A1002. A+B for Polynomials

This time, you are supposed to find A+B where A and B are two polynomials.

Input

Each input file contains one test case. Each case occupies 2 lines, and each line contains the information of a polynomial: K N1 a_N1 N2 a_N2 ... NK a_NK, where K is the number of nonzero terms in the polynomial, Ni and a_Ni (i=1, 2, ..., K) are the exponents and coefficients, respectively. It is given that 1 <= K <= 10，0 <= NK < ... < N2 < N1 <=1000.

Output

For each test case you should output the sum of A and B in one line, with the same format as the input. Notice that there must be NO extra space at the end of each line. Please be accurate to 1 decimal place.

(Stored entries)
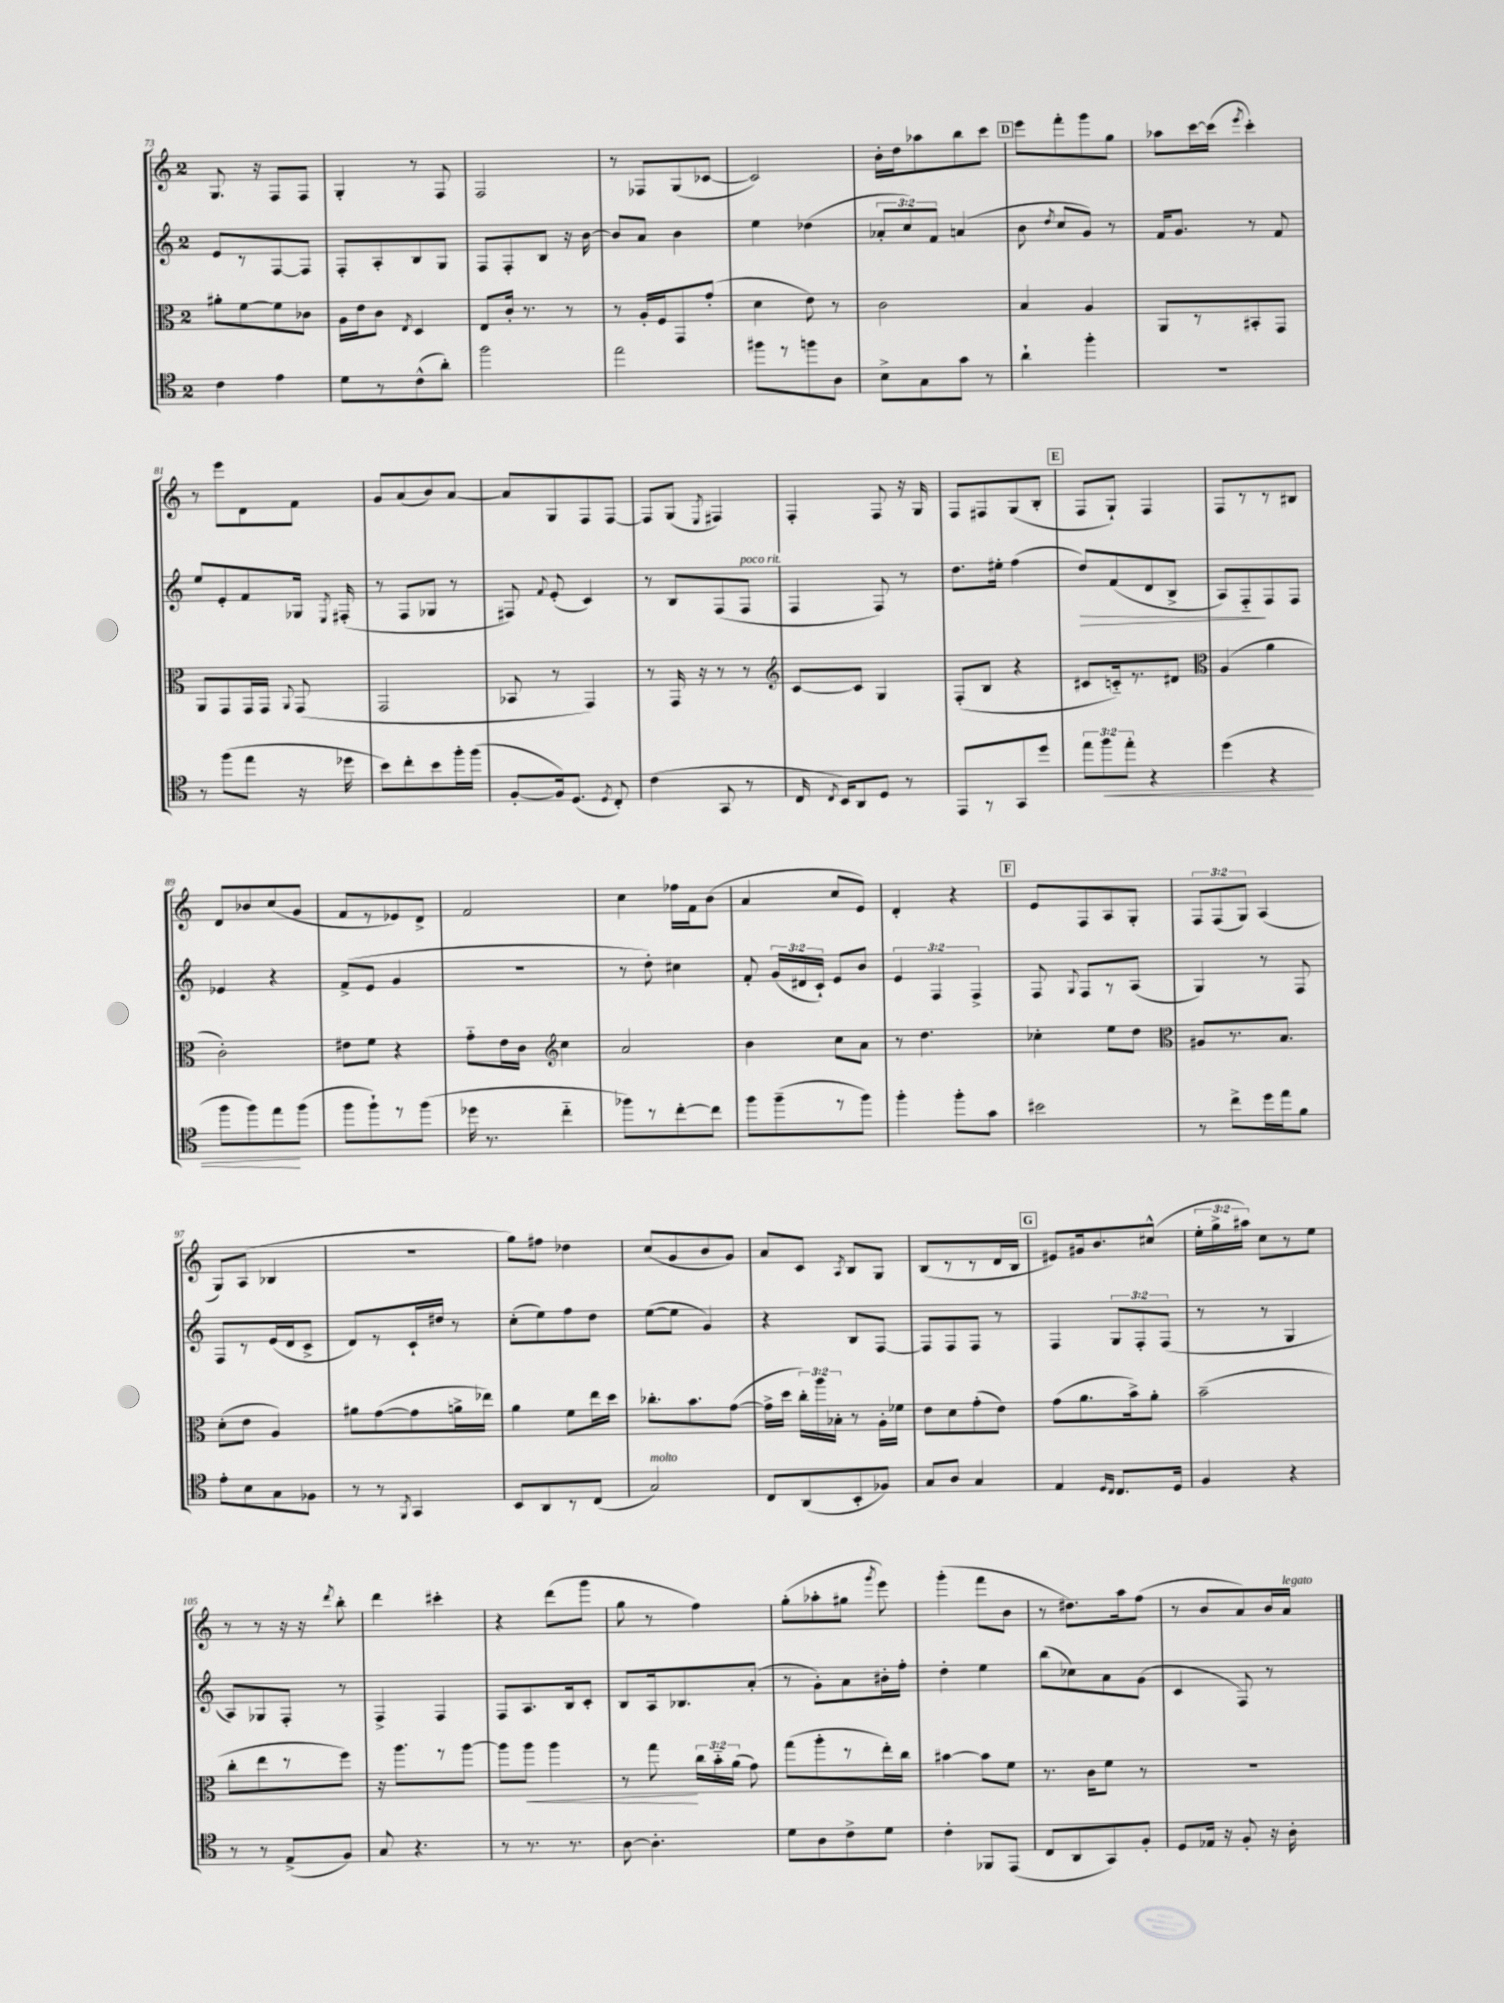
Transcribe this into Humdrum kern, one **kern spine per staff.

**kern	**dynam	**kern	**dynam	**kern	**dynam	**kern
*part4	*part4	*part3	*part3	*part2	*part2	*part1
*staff4	*staff4	*staff3	*staff3	*staff2	*staff2	*staff1
*clefC4	*	*clefC3	*	*clefG2	*	*clefG2
*k[]	*	*k[]	*	*k[]	*	*k[]
*M2/4	*	*M2/4	*	*M2/4	*	*M2/4
=73	=73	=73	=73	=73	=73	=73
4c\	.	8a#X'\L	.	8e/L	.	8.G/
.	.	[8f\	.	8r	.	.
.	.	.	.	.	.	16r
4e\	.	8f\]	.	[8F/	.	8F/L
.	.	8c-X\J	.	8F/J]	.	8F/J
=74	=74	=74	=74	=74	=74	=74
8d\L	.	16A\LL	.	8F'/L	.	4G'/
.	.	16e\J	.	.	.	.
8r	.	8c\J	.	8A'/	.	.
.	.	8qE/	.	.	.	.
(8c^^\	.	4D/	.	8B/	.	8r
8a'\J)	.	.	.	8G/J	.	8F/
=75	=75	=75	=75	=75	=75	=75
2ff\	.	8E/L	.	8F/L	.	2F/
.	.	16c'/Jk	.	8F'/	.	.
.	.	8.r	.	.	.	.
.	.	.	.	8B/J	.	.
.	.	8r	.	16r	.	.
.	.	.	.	[16b\	.	.
=76	=76	=76	=76	=76	=76	=76
2ee\	.	8r	.	8b/L]	.	8r
.	.	16A'/LL	.	8a/J	.	8F-X/L
.	.	16F/J	.	.	.	.
.	.	8GG/	.	4b\	.	(8G/
.	.	(8g'/J	.	.	.	[8c-X/J
=77	=77	=77	=77	=77	=77	=77
8ff#X\L	.	4d\	.	4ee\	.	2c-/])
8r	.	.	.	.	.	.
8ffn\	.	8e\)	.	(4dd-X\	.	.
8A\J	.	8r	.	.	.	.
=78	=78	=78	=78	=78	=78	=78
8B^\L	.	2c\	.	12a-X'/L	.	16b'\LL
.	.	.	.	.	.	16dd\J
.	.	.	.	12cc/)	.	.
8G\	.	.	.	.	.	8aa-X\
.	.	.	.	12f/J	.	.
8g\J	.	.	.	(4an/	.	8bb\
8r	.	.	.	.	.	8ccc\J
!!LO:REH:place=s1:t=D
=79	=79	=79	=79	=79	=79	=79
4a`\	.	4B/	.	8b\	.	8eee\L
.	.	.	.	8qdd/	.	.
.	.	.	.	8cc/L	.	8fff'\
4ff'\	.	4A/	.	8g/J)	.	8ggg\
.	.	.	.	8r	.	8gg\J
=80	=80	=80	=80	=80	=80	=80
2r	.	8AA/L	.	16f/KL	.	8aa-X\L
.	.	.	.	8.g/J	.	.
.	.	8r	.	.	.	[16ccc\L
.	.	.	.	.	.	(16ccc\JJ]
.	.	.	.	.	.	8qeee/
.	.	8BB#X'/	.	8r	.	4ccc'\)
.	.	8GG/J	.	8f/	.	.
!!LO:LB:g=z
=81	=81	=81	=81	=81	=81	=81
8r	.	8AA/L	.	8ee/L	.	8r
(8ff\L	.	8GG/	.	8e'/	.	8eee\L
8ee\J	.	16GG/L	.	8f/	.	8d\
.	.	16GG/JJ	.	.	.	.
.	.	8qqAA/	.	.	.	.
16r	.	(8GG/	.	16G-X/Jk	.	8f\J
.	.	.	.	8qE/	.	.
16dd-X\	.	.	.	(16F#X'/	.	.
=82	=82	=82	=82	=82	=82	=82
8b\L)	.	2GG/	.	8r	.	8g/L
8cc'\	.	.	.	8F/L	.	(8a/
8b\	.	.	.	8G-X/J	.	8b/)
16ff'\L	.	.	.	8r	.	[8a/J
(16ff\JJ	.	.	.	.	.	.
=83	=83	=83	=83	=83	=83	=83
[8F'/L	.	8BB-X/	.	8F#X/)	.	8a/L]
.	.	.	.	8qqf/	.	.
16F/k])	.	8r	.	(8e'/	.	8G/
(8.D/J	.	.	.	.	.	.
.	.	4GG/)	.	4c/)	.	8F/
8qD/	.	.	.	.	.	.
8C'/)	.	.	.	.	.	[8F/J
=84	=84	=84	=84	=84	=84	=84
(4c\	.	8r	.	8r	.	8F/L]
.	.	16GG/	.	8B/L	.	(8G/J
.	.	16r	.	.	.	.
.	.	.	.	.	.	8qE/
8GG/	.	8r	.	(8F/	.	4F#X/)
!	!	!	!	!LO:TX:a:i:t=poco rit.	!	!
8r	.	8r	.	8F/J	.	.
=85	=85	=85	=85	=85	=85	=85
*	*	*clefG2	*	*	*	*
16C/	.	[8c/L	.	4F/	.	4F'/
8qC/	.	.	.	.	.	.
16BB/KL)	.	.	.	.	.	.
8AA/	.	8c/J]	.	.	.	.
8D/J	.	4G/	.	8F/)	.	8F/
8r	.	.	.	8r	.	16r
.	.	.	.	.	.	16G/
=86	=86	=86	=86	=86	=86	=86
8EE/L	.	(8F'/L	.	8.dd\L	.	8F/L
8r	.	8B/J	.	.	.	8F#X/
.	.	.	.	16ee#X'\Jk	.	.
8GG/	.	4r	.	(4ff\	.	(8G/
8dd/J	.	.	.	.	.	8B'/J
!!LO:REH:place=s1:t=E
=87	=87	=87	=87	=87	=87	=87
!	!	!	!	!	!LO:HP:b	!
12ee\L	.	8c#X/L	.	8dd/L)	>	8F/L
!	!LO:HP:b	!	!	!	!	!
12ff\	<	.	.	.	.	.
.	.	16cn/k)	.	(8f/	.	8G`/J)
12ee'\J	.	.	.	.	.	.
.	.	8.r	.	.	.	.
4r	.	.	.	8d/	.	4F/
.	.	8d#X/J	.	8B^/J	.	.
=88	=88	=88	=88	=88	=88	=88
*	*	*clefC3	*	*	*	*
(4dd\	.	(4A/	.	8A/L)	.	8F/L
.	.	.	.	8F/	.	8r
4r	.	4a\	.	8F/	]	8r
.	.	.	.	8F/J	.	8B#X/J
!!LO:LB:g=z
=89	=89	=89	=89	=89	=89	=89
8ff\L	.	2c'\)	.	4e-X/	.	8d/L
8ff\)	.	.	.	.	.	8b-X/
8ee\	.	.	.	4r	.	(8cc/
(8ff\J	[	.	.	.	.	8g/J
=90	=90	=90	=90	=90	=90	=90
8ff\L	.	8e#X\L	.	(8f^/L	.	8f/L
8ff`\)	.	8f\J	.	8e/J	.	8r
8r	.	4r	.	4g/	.	8e-X/)
(8ff\J	.	.	.	.	.	8d^/J
=91	=91	=91	=91	=91	=91	=91
16dd-X\	.	8g\L	.	2r	.	2f/
8.r	.	.	.	.	.	.
.	.	16e\L	.	.	.	.
.	.	16c\JJ	.	.	.	.
*	*	*clefG2	*	*	*	*
4cc\	.	4cc\	.	.	.	.
=92	=92	=92	=92	=92	=92	=92
8ff-X\L)	.	2a/	.	8r	.	4cc\
8r	.	.	.	8dd'\)	.	.
[8cc'\	.	.	.	4cc#X\	.	16ff-X\LL
.	.	.	.	.	.	16f\J
8cc\J]	.	.	.	.	.	(8b\J
=93	=93	=93	=93	=93	=93	=93
8ff\L	.	4b\	.	8f'/	.	4a/
(8ff~\	.	.	.	(24g/LL	.	.
.	.	.	.	24d#X/	.	.
.	.	.	.	24c`/JJ)	.	.
8r	.	8cc\L	.	8e/L	.	8cc/L
8ff\J)	.	8a\J	.	8b/J	.	8e/J)
=94	=94	=94	=94	=94	=94	=94
4ff'\	.	8r	.	6e/	.	4d'/
.	.	4.dd\	.	.	.	.
.	.	.	.	6F/	.	.
8ff'\L	.	.	.	.	.	4r
.	.	.	.	6F^/	.	.
8g\J	.	.	.	.	.	.
!!LO:REH:place=s1:t=F
=95	=95	=95	=95	=95	=95	=95
2b#X\	.	4cc-X'\	.	8F/	.	8e/L
.	.	.	.	8qqG/	.	.
.	.	.	.	8F/L	.	8F/
.	.	8ee\L	.	8r	.	8A/
.	.	8dd\J	.	(8A/J	.	8G'/J
=96	=96	=96	=96	=96	=96	=96
*	*	*clefC3	*	*	*	*
8r	.	8A#X/L	.	4G/)	.	12F/L
.	.	.	.	.	.	(12F/
8cc^\L	.	8.r	.	.	.	.
.	.	.	.	.	.	12G/J)
16dd\L	.	.	.	8r	.	(4A/
16ee\J	.	8.B/J	.	.	.	.
8f\J	.	.	.	8F/	.	.
!!LO:LB:g=z
=97	=97	=97	=97	=97	=97	=97
8e'\L	.	(8d'\L	.	8F/L	.	8G/L)
8B\	.	8e\J	.	8r	.	(8A/J
8G\	.	4A/)	.	(16e/L	.	4B-X/
.	.	.	.	16d/J	.	.
8F-X\J	.	.	.	8c^/J	.	.
=98	=98	=98	=98	=98	=98	=98
8r	.	8a#X\L	.	8d/L)	.	2r
8r	.	([8g\	.	8r	.	.
8qFF/	.	.	.	.	.	.
4GG/	.	8g\]	.	16c`/L	.	.
.	.	.	.	16dd#X/JJ	.	.
.	.	16an^\L	.	8r	.	.
.	.	16ee-X\JJ)	.	.	.	.
=99	=99	=99	=99	=99	=99	=99
8BB/L	.	4a\	.	(8cc'\L	.	8gg\L)
8AA/	.	.	.	8ee\)	.	8ff#X\J
8r	.	8f\L	.	8ff\	.	4dd-X\
(8C/J	.	16ee\L	.	8dd\J	.	.
.	.	16dd\JJ	.	.	.	.
=100	=100	=100	=100	=100	=100	=100
!LO:TX:a:i:t=molto	!	!	!	!	!	!
2G/)	.	8.cc-X'\L	.	([8ee\L	.	(8cc/L
.	.	.	.	8ee\J]	.	8g/
.	.	8.b\	.	.	.	.
.	.	.	.	4g/)	.	8b/
.	.	([8g\J	.	.	.	8g/J)
=101	=101	=101	=101	=101	=101	=101
8C/L	.	16g^\LL]	.	4r	.	8a/L
.	.	16dd\JJ	.	.	.	.
(8AA/	.	24cc'\LL)	.	.	.	8c/J
.	.	24aa\	.	.	.	.
.	.	24B-X'\JJ	.	.	.	.
.	.	.	.	.	.	8qA/
8BB'/	.	8r	.	8B/L	.	8B/L
8F-X/J)	.	16A'\LL	.	[8F/J	.	8G/J
.	.	16f-X\JJ	.	.	.	.
=102	=102	=102	=102	=102	=102	=102
8G/L	.	8e\L	.	8F/L]	.	(8B/L
8A/J	.	8d\	.	8F/	.	8r
4G/	.	(8g'\	.	8F/J	.	8r
.	.	8e\J)	.	8r	.	16d/L
.	.	.	.	.	.	16B/JJ
!!LO:REH:place=s1:t=G
=103	=103	=103	=103	=103	=103	=103
4E/	.	(8g\L	.	4F/	.	8e#X/L)
.	.	8.a\	.	.	.	16g#X/k
.	.	.	.	.	.	8.b/
16qqD/LL	.	.	.	.	.	.
16qqC/JJ	.	.	.	.	.	.
8.C/L	.	.	.	12G/L	.	.
.	.	16b^\k)	.	.	.	.
.	.	.	.	12F'/	.	.
.	.	8a'\J	.	.	.	(8cc#X^^/J
.	.	.	.	(12F/J	.	.
16D/Jk	.	.	.	.	.	.
=104	=104	=104	=104	=104	=104	=104
4F/	.	(2b~\	.	8r	.	24ee'\LL
.	.	.	.	.	.	24gg^\
.	.	.	.	.	.	24aa#X\JJ)
.	.	.	.	8r	.	8cc\L
4r	.	.	.	4G/	.	8r
.	.	.	.	.	.	8ee\J
!!LO:LB:g=z
=105	=105	=105	=105	=105	=105	=105
8r	.	8cc'\L	.	8A/L)	.	8r
8r	.	8ee\	.	8G-X/	.	8r
(8E^/L	.	8r	.	8F'/J	.	16r
.	.	.	.	.	.	16r
.	.	.	.	.	.	8qddd/
8F/J)	.	8ff\J)	.	8r	.	8bb'\
=106	=106	=106	=106	=106	=106	=106
8G/	.	16r	.	4F^/	.	4ddd\
.	.	8.aa\L	.	.	.	.
4.r	.	.	.	.	.	.
.	.	8r	.	4F/	.	4ccc#X'\
.	.	[8aa\J	.	.	.	.
=107	=107	=107	=107	=107	=107	=107
8r	.	8aa\L]	.	8F/L	.	4r
!	!	!	!LO:HP:b	!	!	!
8.r	.	8aa\J	<	8.A/	.	.
.	.	4aa\	.	.	.	(8ddd\L
8.r	.	.	.	16B/k	.	.
.	.	.	.	8c'/J	.	8ggg\J
=108	=108	=108	=108	=108	=108	=108
[8A\	.	8r	.	8B/L	.	8gg\
4.A'\]	.	8gg\	.	16A/k	.	8r
.	.	.	.	8.B-X/	.	.
.	.	24cc\LL	[	.	.	4ff\)
.	.	24b\	.	.	.	.
.	.	(24a\JJ	.	.	.	.
.	.	8g\)	.	(8a'/J	.	.
=109	=109	=109	=109	=109	=109	=109
8d\L	.	(8gg\L	.	8r	.	(8gg'\L
8A\	.	8aa'\	.	8g'\L)	.	8aa-X'\
8c^\	.	8r	.	8a\	.	8gg#X\J
.	.	.	.	.	.	8qggg/
8d\J	.	16ee'\L)	.	16b#X'\L	.	8eee\)
.	.	16cc\JJ	.	16ff'\JJ	.	.
=110	=110	=110	=110	=110	=110	=110
4c'\	.	[4b#X\	.	4dd'\	.	(4ggg'\
8FF-X/L	.	8b#\L]	.	4ee\	.	8fff\L
(8EE/J	.	8f\J	.	.	.	8b\J
=111	=111	=111	=111	=111	=111	=111
8C/L	.	8.r	.	(8bb\L	.	8r
8AA/	.	.	.	8cc-X\)	.	8.dd#X\L)
.	.	16c\KL	.	.	.	.
8GG/)	.	8f\J	.	8a\	.	.
.	.	.	.	.	.	16aa\k
8F'/J	.	8r	.	(8g\J	.	(8ff\J
=112	=112	=112	=112	=112	=112	=112
8D/L	.	2r	.	4c/	.	8r
16E-X/Jk	.	.	.	.	.	8b/L
16r	.	.	.	.	.	.
8F'/	.	.	.	8F/)	.	8a/)
16r	.	.	.	8r	.	16b/L
!	!	!	!	!	!	!LO:TX:a:i:t=legato
16A'\	.	.	.	.	.	16a/JJ
==	==	==	==	==	==	==
*-	*-	*-	*-	*-	*-	*-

What is asked
(a) Print the stretch of the polynomial problem statement from "A1002. A+B for" through "1 decimal place.".
(b) According to the polynomial problem statement, to how many decimal places must the output be accurate?
(c) Pick up the polynomial problem statement at its last sentence and carry it forward.
The records are not needed for any of this work.

Task-by-task results
(a)
A1002. A+B for Polynomials

This time, you are supposed to find A+B where A and B are two polynomials.

Input

Each input file contains one test case. Each case occupies 2 lines, and each line contains the information of a polynomial: K N1 a_N1 N2 a_N2 ... NK a_NK, where K is the number of nonzero terms in the polynomial, Ni and a_Ni (i=1, 2, ..., K) are the exponents and coefficients, respectively. It is given that 1 <= K <= 10，0 <= NK < ... < N2 < N1 <=1000.

Output

For each test case you should output the sum of A and B in one line, with the same format as the input. Notice that there must be NO extra space at the end of each line. Please be accurate to 1 decimal place.

(b) One decimal place.

(c)
Sample Input

2 1 2.4 0 3.2
2 2 1.5 1 0.5

Sample Output

3 2 1.5 1 2.9 0 3.2

#include<cstdio>
#include<iostream>
using namespace std;
int main(){
    int K, n, count = 0;
    double poly1[1001] = {0}, poly2[1001] = {0}, a;
    scanf("%d", &K);
    for(int i = 0; i < K; i++){
        scanf("%d%lf", &n, &a);
        poly1[n] = a;
    }
    scanf("%d", &K);
    for(int i = 0; i < K; i++){
        scanf("%d%lf", &n, &a);
        poly2[n] = a;
    }
    for(int i = 1000; i >= 0; i--){
        poly1[i] = poly1[i] + poly2[i];
        if(poly1[i] != 0) 
            count++;
    }
    printf("%d", count);
    for(int i = 1000; i >= 0; i--){
        if(poly1[i] != 0)
            printf(" %d %.1lf", i, poly1[i]);
    }
    cin >> K;
    return 0;

}

总结：

1、多项式加法，在项数不多的情况下直接开数组。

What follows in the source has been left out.